----- Vorliegender Text -----
Die Linkspartei reagierte angesichts dieser Entwicklung überrascht. Dabei stimmten ihre Abgeordneten am 1. Dezember 2016 im Bundestag und im ­federführenden Innenausschuss für einen Gesetzentwurf der Regierungs­koalition aus CDU, CSU und SPD »zur Einbeziehung der Bundespolizei in den Anwendungsbereich des Bundesgebührengesetzes«, der den Grundstein für die neue Verordnung legte. Bei den zahlreichen Verschärfungen der Länderpolizeigesetze und der Debatte über die Erstattung von Polizeikosten bei Risikofußballspielen in den vergangenen Jahren muss sie sich den Vorwurf gefallen lassen, die Tragweite des damaligen Gesetzentwurfs entweder unterschätzt oder billigend in Kauf genommen zu haben.
----- Bereitgestellte Zeilen -----
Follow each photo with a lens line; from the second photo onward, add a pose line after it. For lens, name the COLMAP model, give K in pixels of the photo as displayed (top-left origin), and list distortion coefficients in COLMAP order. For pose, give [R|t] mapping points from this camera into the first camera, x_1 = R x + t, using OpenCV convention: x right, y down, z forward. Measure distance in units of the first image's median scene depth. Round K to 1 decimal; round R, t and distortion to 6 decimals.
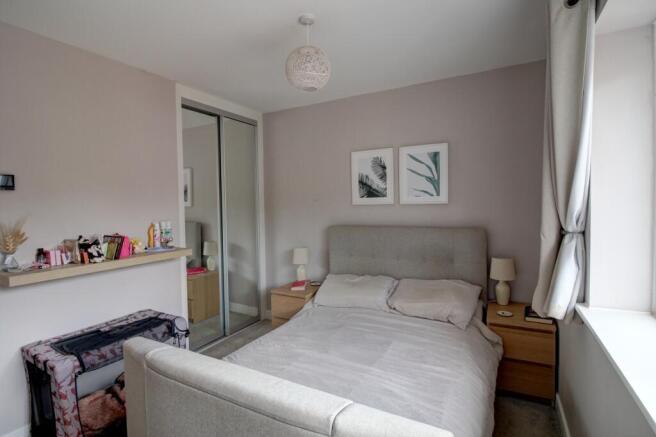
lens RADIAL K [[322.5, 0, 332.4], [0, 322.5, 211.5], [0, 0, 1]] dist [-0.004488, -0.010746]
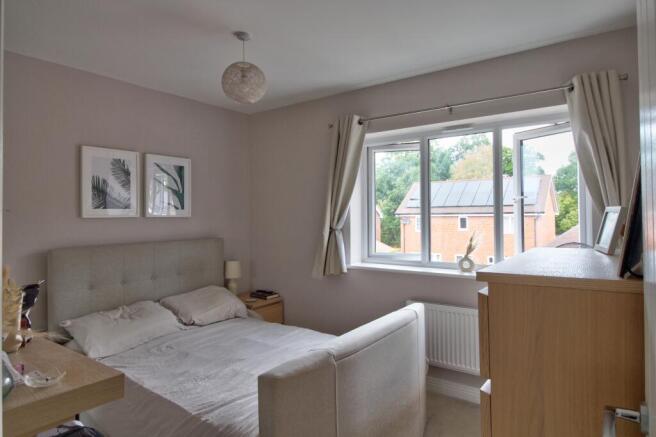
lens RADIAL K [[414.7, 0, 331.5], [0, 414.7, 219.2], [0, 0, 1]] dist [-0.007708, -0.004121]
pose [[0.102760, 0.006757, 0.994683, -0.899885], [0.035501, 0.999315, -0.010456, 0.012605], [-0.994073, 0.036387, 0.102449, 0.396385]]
-----
----- Bereitgestellte Zeilen -----
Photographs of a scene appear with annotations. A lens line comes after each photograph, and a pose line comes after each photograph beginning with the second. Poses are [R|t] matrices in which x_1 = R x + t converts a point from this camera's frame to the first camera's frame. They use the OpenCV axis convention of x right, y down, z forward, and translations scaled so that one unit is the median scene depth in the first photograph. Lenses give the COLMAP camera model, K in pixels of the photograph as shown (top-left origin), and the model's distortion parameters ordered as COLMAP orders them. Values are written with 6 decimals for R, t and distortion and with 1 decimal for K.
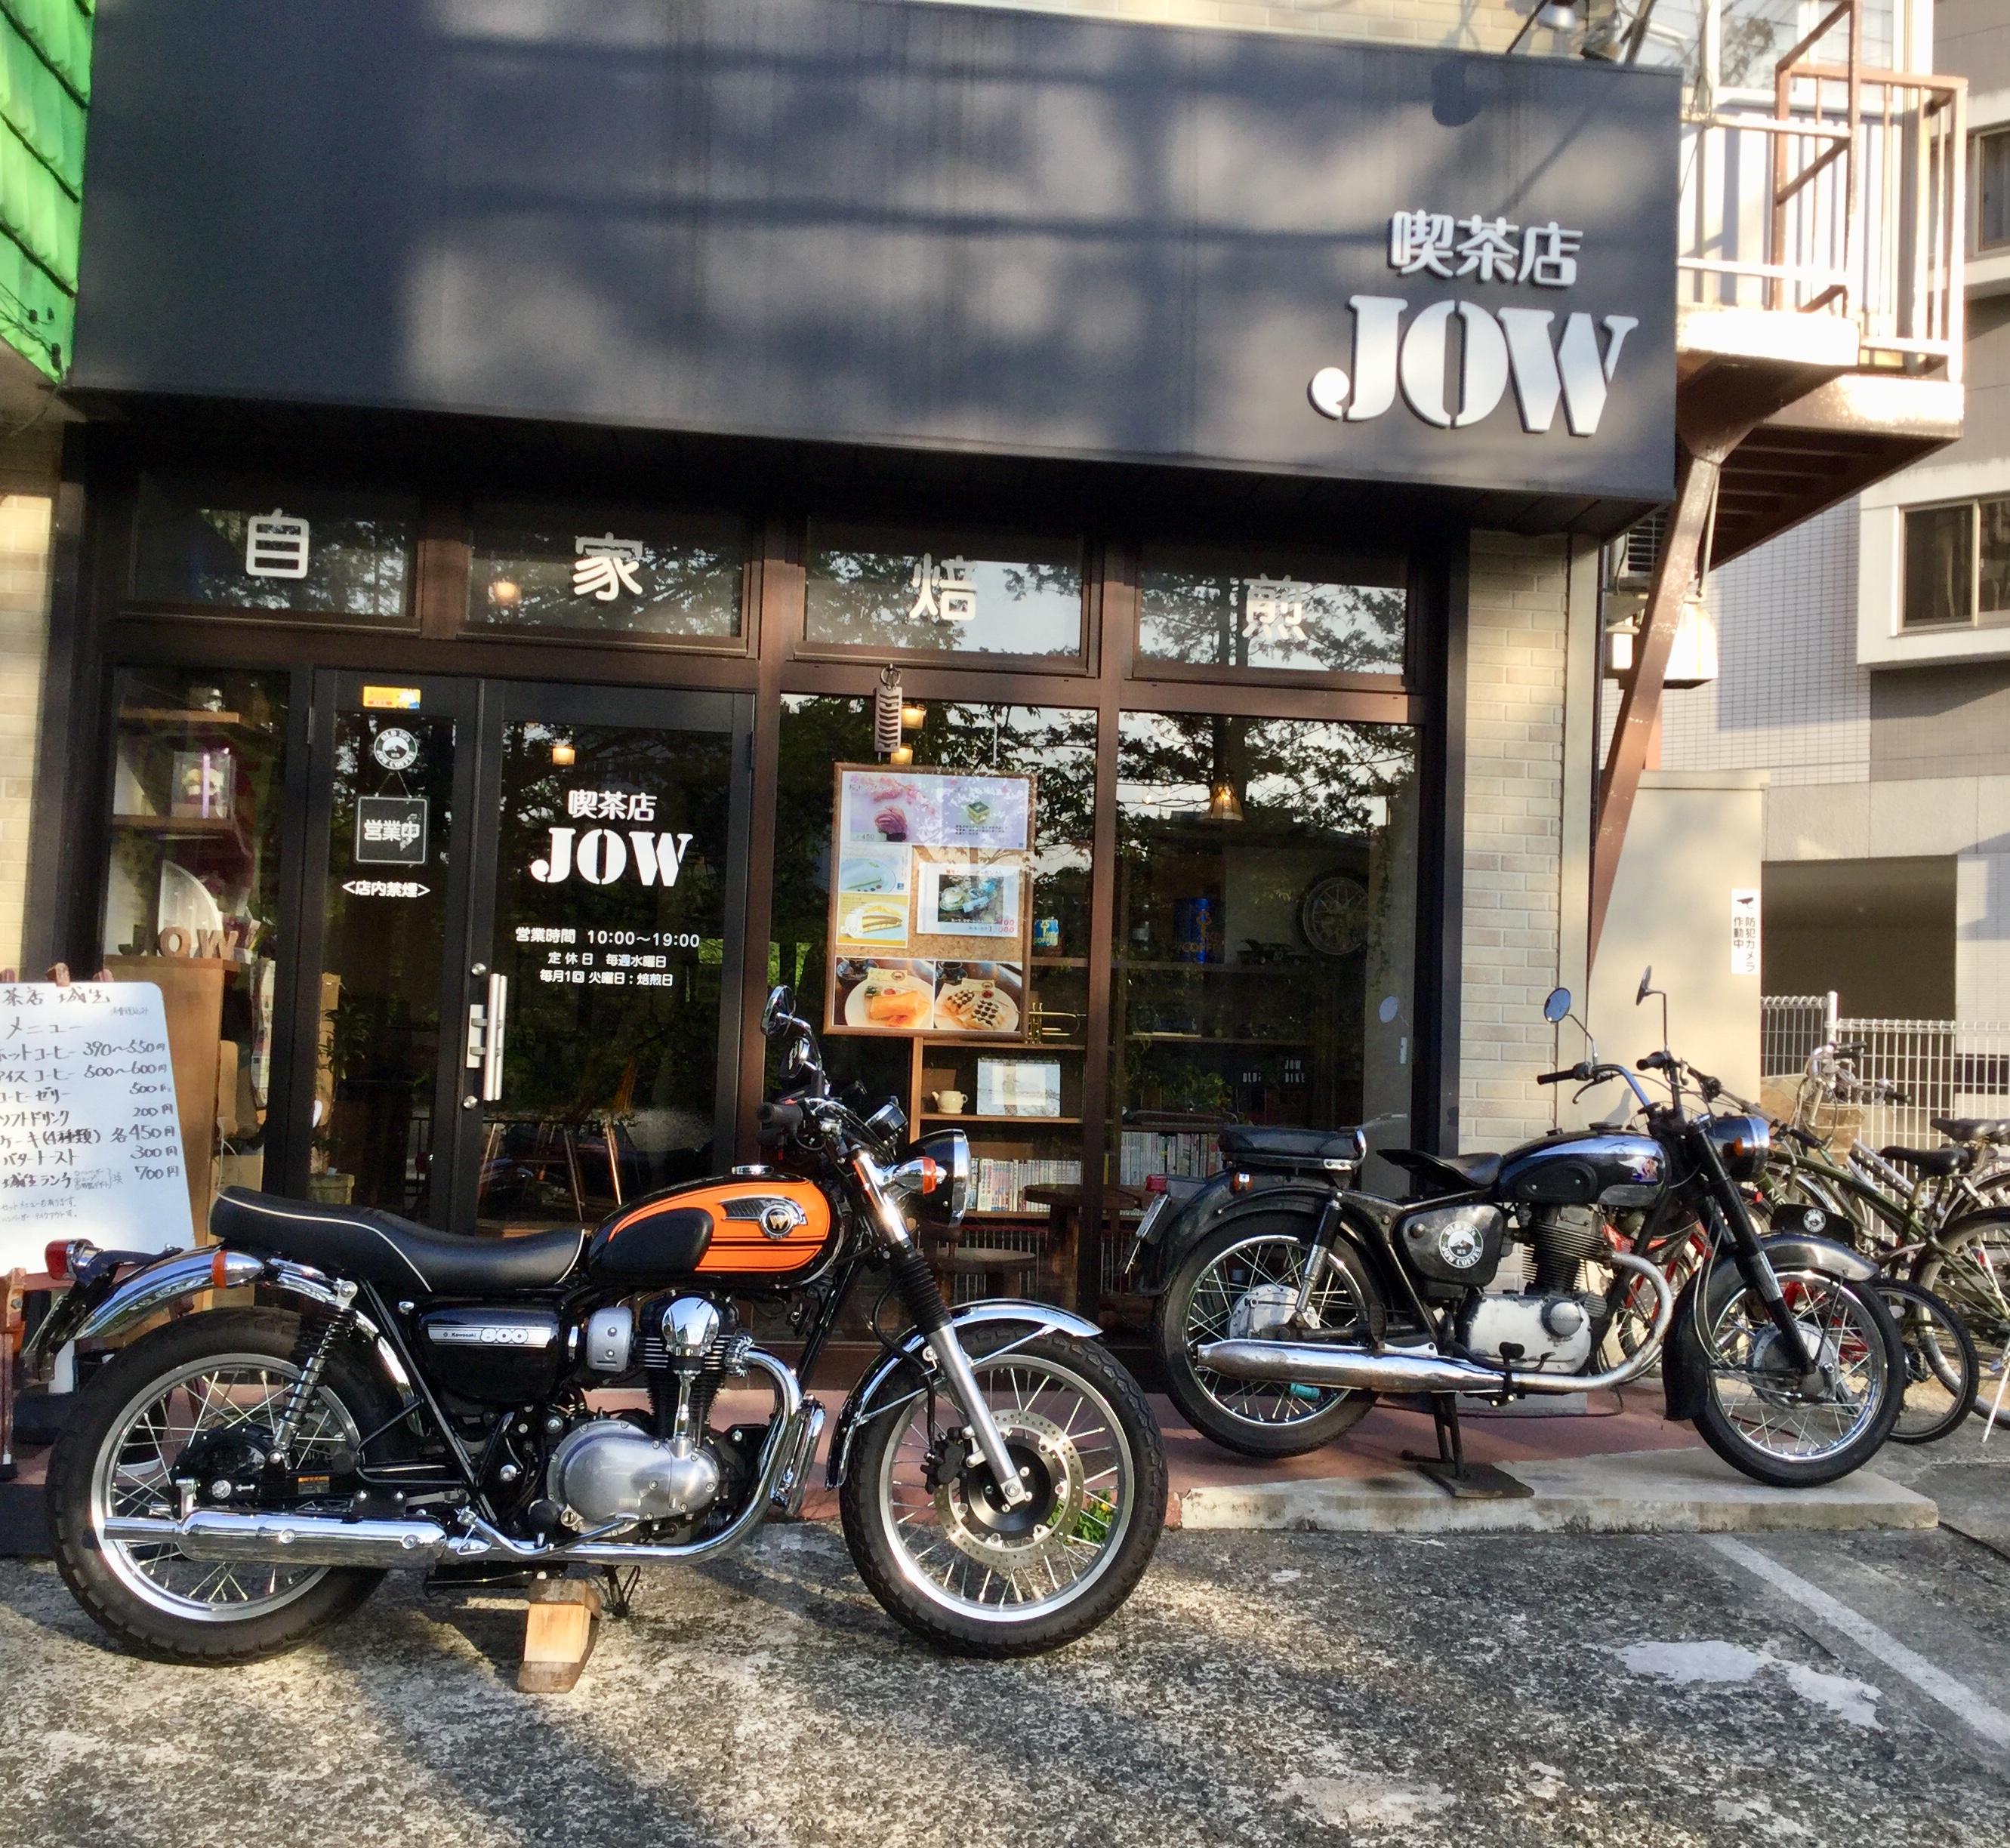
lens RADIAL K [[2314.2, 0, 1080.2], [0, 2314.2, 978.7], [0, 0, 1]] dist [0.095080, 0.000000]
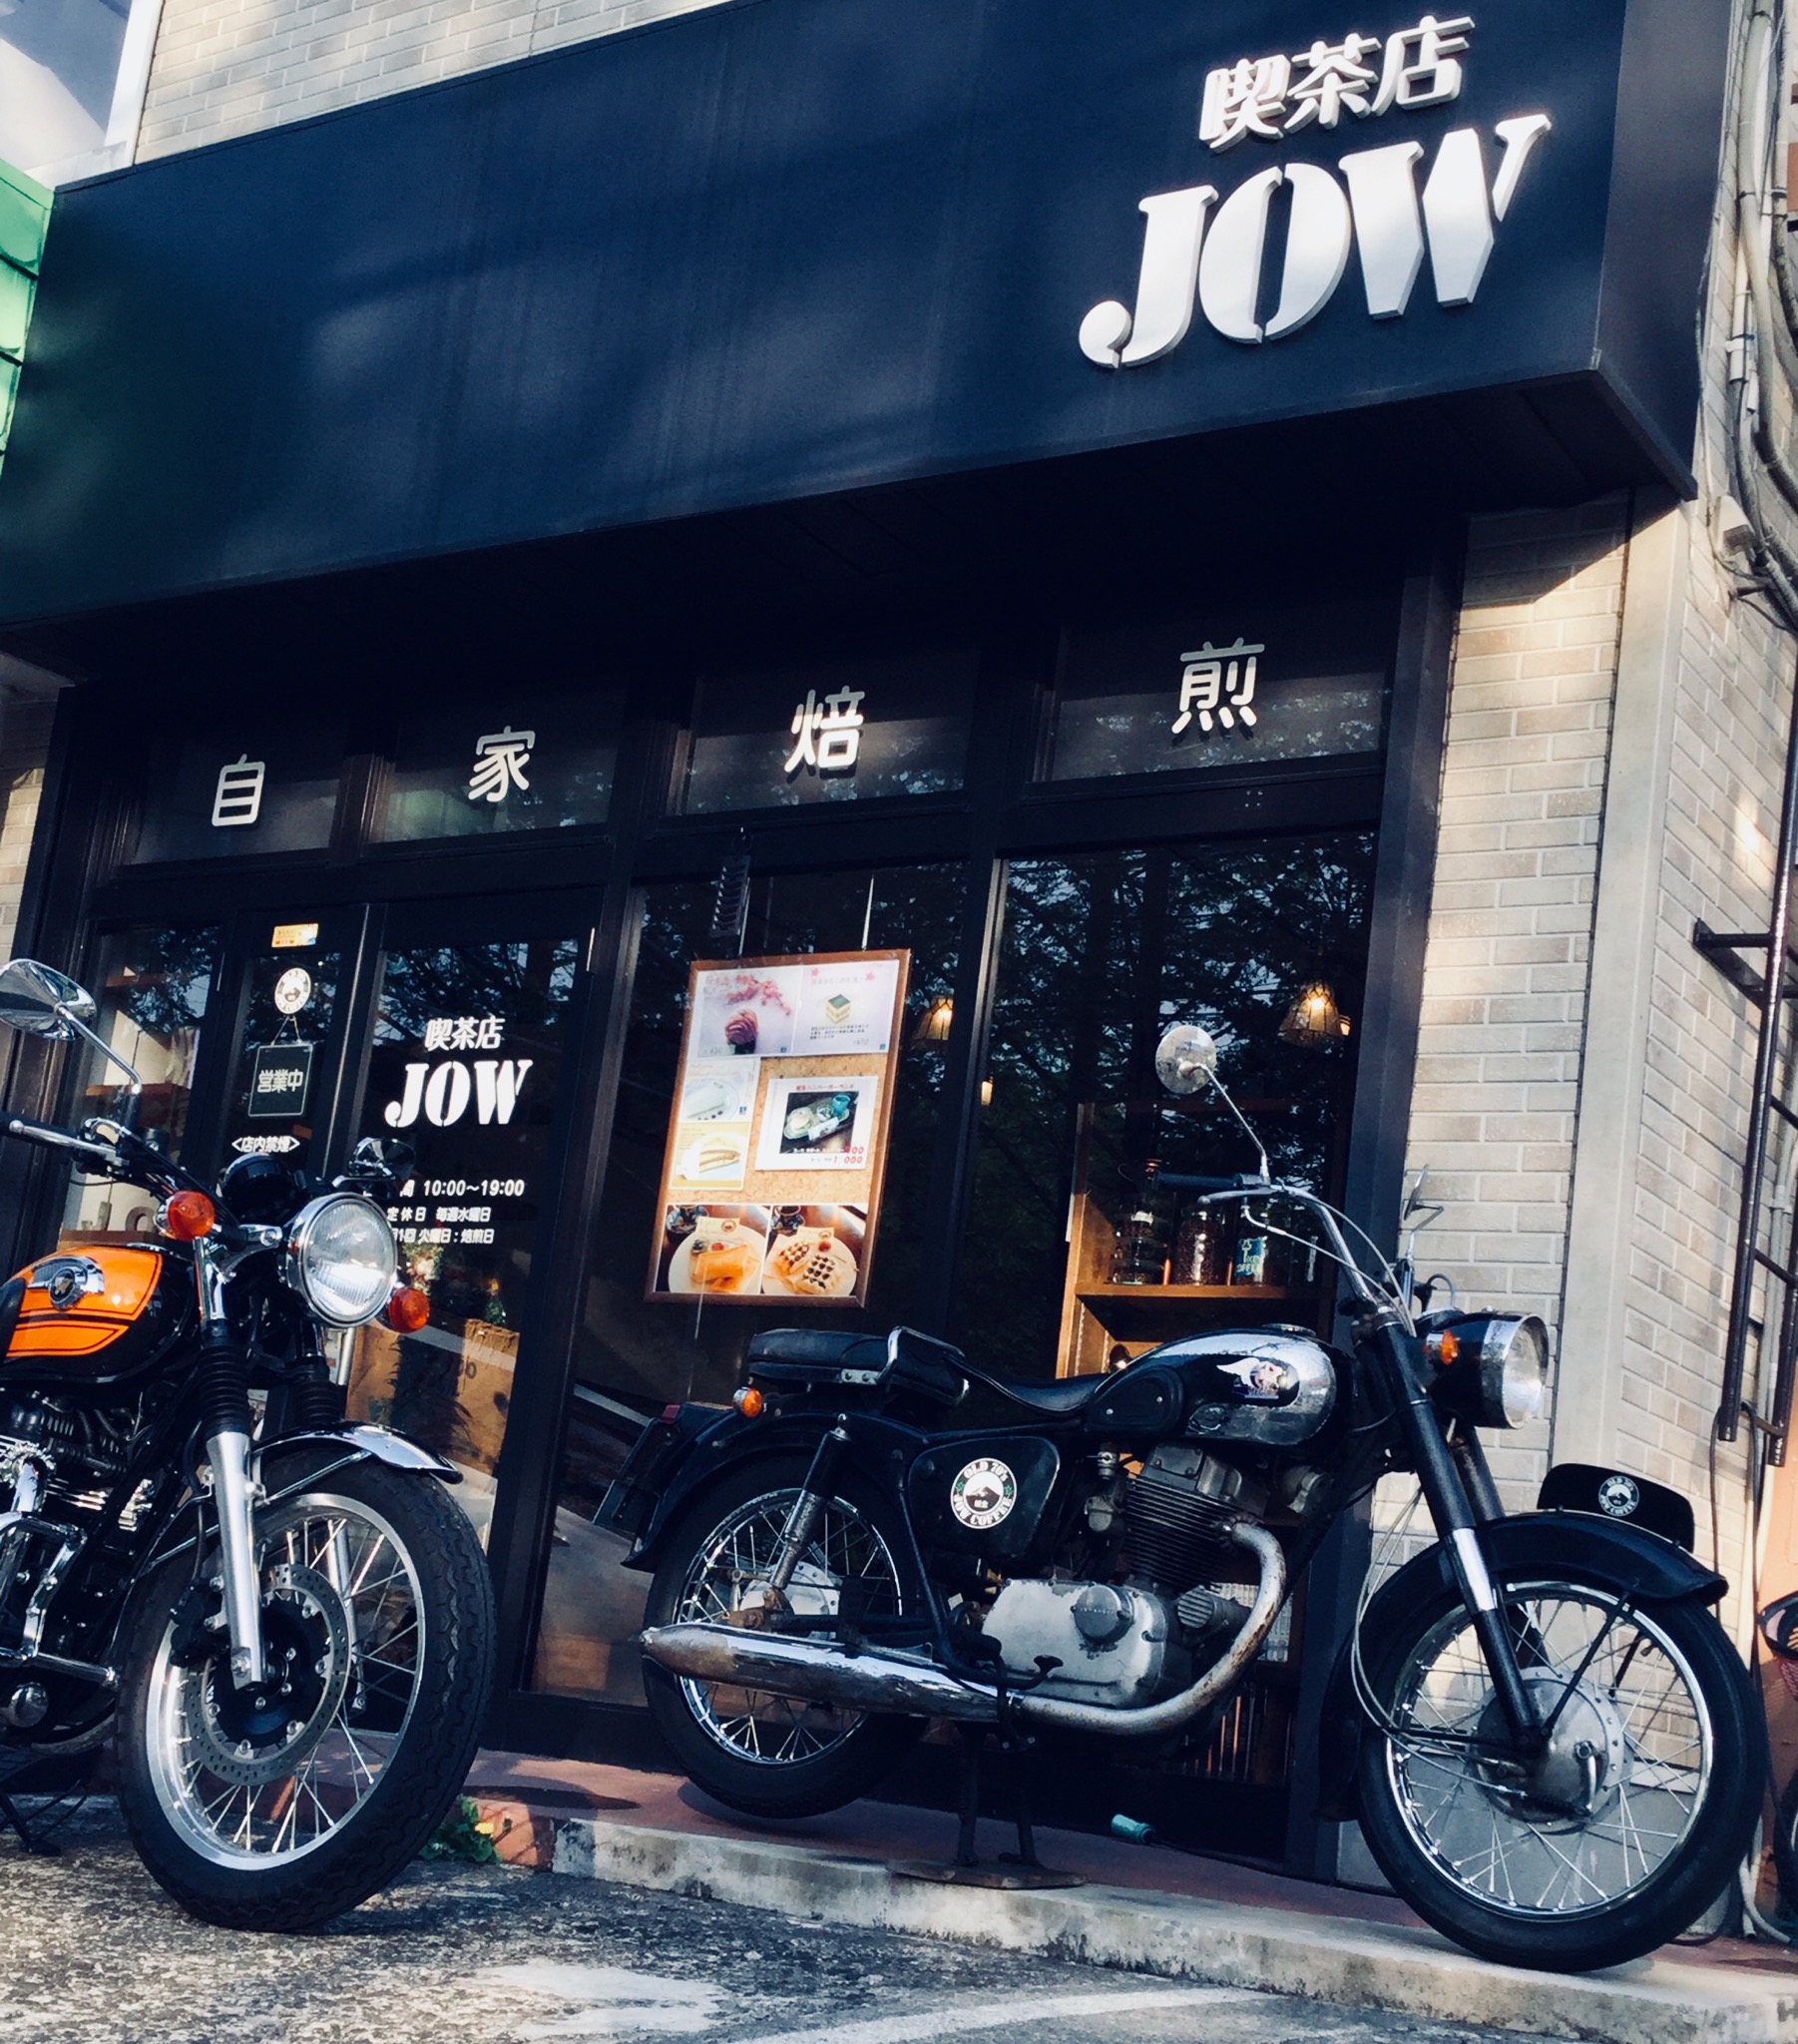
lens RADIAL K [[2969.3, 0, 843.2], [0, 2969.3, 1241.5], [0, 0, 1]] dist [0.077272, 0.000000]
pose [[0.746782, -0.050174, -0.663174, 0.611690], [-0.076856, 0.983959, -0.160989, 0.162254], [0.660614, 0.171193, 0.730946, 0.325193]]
-----
----- Bereitgestellte Zeilen -----
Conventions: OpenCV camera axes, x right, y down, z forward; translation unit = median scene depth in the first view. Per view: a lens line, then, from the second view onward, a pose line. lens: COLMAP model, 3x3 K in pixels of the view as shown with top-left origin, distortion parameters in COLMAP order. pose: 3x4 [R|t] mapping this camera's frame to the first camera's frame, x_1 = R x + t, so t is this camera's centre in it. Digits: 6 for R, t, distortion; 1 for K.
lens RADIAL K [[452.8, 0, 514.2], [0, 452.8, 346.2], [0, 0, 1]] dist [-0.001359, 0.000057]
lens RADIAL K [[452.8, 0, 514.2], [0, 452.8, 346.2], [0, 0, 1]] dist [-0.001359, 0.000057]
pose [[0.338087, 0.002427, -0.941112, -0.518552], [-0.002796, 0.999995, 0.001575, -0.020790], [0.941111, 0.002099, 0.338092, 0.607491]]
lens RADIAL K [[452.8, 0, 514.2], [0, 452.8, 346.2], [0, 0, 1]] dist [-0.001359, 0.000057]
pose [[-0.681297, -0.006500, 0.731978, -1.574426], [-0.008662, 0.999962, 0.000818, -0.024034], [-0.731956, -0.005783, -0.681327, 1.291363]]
-----
# Aufgabe A
An welchem Tag stimmten laut dem vorliegenden Text über die Linkspartei und die Bundespolizei deren Abgeordnete für den Gesetzentwurf der Regierungskoalition?
# Aufgabe B
Schreibe den vorliegenden Text über die Linkspartei und die Bundespolizei nach seinem letzten Satz weiter.

# Erwartete Antwort A
Am 1. Dezember 2016.

# Erwartete Antwort B
Die innenpolitische Sprecherin der Bundestagsfraktion »Die Linke«, Ulla Jelpke, sagte der ­Jungle World, dass für das damalige Stimmverhalten ihrer Fraktion »haushalterische Überlegungen« ausschlag­gebend gewesen seien. »Es ging bei den Beratungen in keiner Weise darum, dass die Bundespolizei für Platzverweise oder Gewahrsam künftig die Hand aufhalten soll«, so Jelpke. Im Innenausschuss habe ihre Fraktion »sogar eigens auf diesen Punkt hingewiesen«.

Wie die innenpolitische Sprecherin von Bündnis 90/Die Grünen, Irene Mihalic, der Jungle World sagte, sei ihre Fraktion bereits damals »sehr skeptisch« gewesen. Sie habe sich sowohl im Innenausschuss als auch im Plenum der Stimme enthalten, um der Bundesregierung bei der Ausarbeitung »keinen Blankoscheck zu erteilen«. ­Gegen Gebühren der Bundespolizei habe ihre Fraktion aber grundsätz­lich nichts einzuwenden, sofern diese im rechtsstaatlichen Rahmen blieben und »maßvoll« seien.

Wie der Berliner Tagesspiegel vor drei Wochen berichtete, macht die Bundespolizei von den neuen Vollmachten offenbar regen Gebrauch. Aus der Antwort der Bundesregierung auf eine Anfrage der Fraktion »Die Linke« gehe hervor, dass die Bundespolizei seit der Einführung bereits 7 464 Mal Gebühren verlangt habe. Allein in den 16 Tagen vom 18. Februar bis zum 5. März seien 1 145 Fälle dazugekommen.